> Exercise aim
Output the material below as a two-column CSV with the columns text and reading, one row per reading. Put the full wording in the first quoted field and the recorded time in the second, with line breaks turned into spaces.

Extracted records
■ ■ ■
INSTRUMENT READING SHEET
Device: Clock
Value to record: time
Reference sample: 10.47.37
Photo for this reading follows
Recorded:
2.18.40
■ ■ ■
> Exercise response
text,reading
"INSTRUMENT READING SHEET Device: Clock Value to record: time Reference sample: 10.47.37 Photo for this reading follows Recorded:","2.18.40"